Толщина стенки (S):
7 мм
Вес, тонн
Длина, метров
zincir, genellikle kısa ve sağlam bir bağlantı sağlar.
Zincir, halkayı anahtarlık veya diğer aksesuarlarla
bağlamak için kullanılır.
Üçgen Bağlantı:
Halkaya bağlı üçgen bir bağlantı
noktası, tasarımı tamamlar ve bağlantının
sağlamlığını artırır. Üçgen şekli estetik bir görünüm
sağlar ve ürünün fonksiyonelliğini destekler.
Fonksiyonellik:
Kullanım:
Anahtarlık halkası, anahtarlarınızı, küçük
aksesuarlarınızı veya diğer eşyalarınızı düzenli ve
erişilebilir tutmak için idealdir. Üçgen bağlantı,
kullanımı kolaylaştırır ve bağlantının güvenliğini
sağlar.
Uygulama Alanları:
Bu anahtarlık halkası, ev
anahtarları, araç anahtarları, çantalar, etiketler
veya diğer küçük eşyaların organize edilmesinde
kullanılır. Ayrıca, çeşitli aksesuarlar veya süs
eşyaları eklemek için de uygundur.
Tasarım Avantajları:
──────────
● **WHAT YOU WILL DO**: In the material above, each line with the word "için" should be copied.

● **RESULT**:
bağlamak için kullanılır.
erişilebilir tutmak için idealdir. Üçgen bağlantı,
eşyaları eklemek için de uygundur.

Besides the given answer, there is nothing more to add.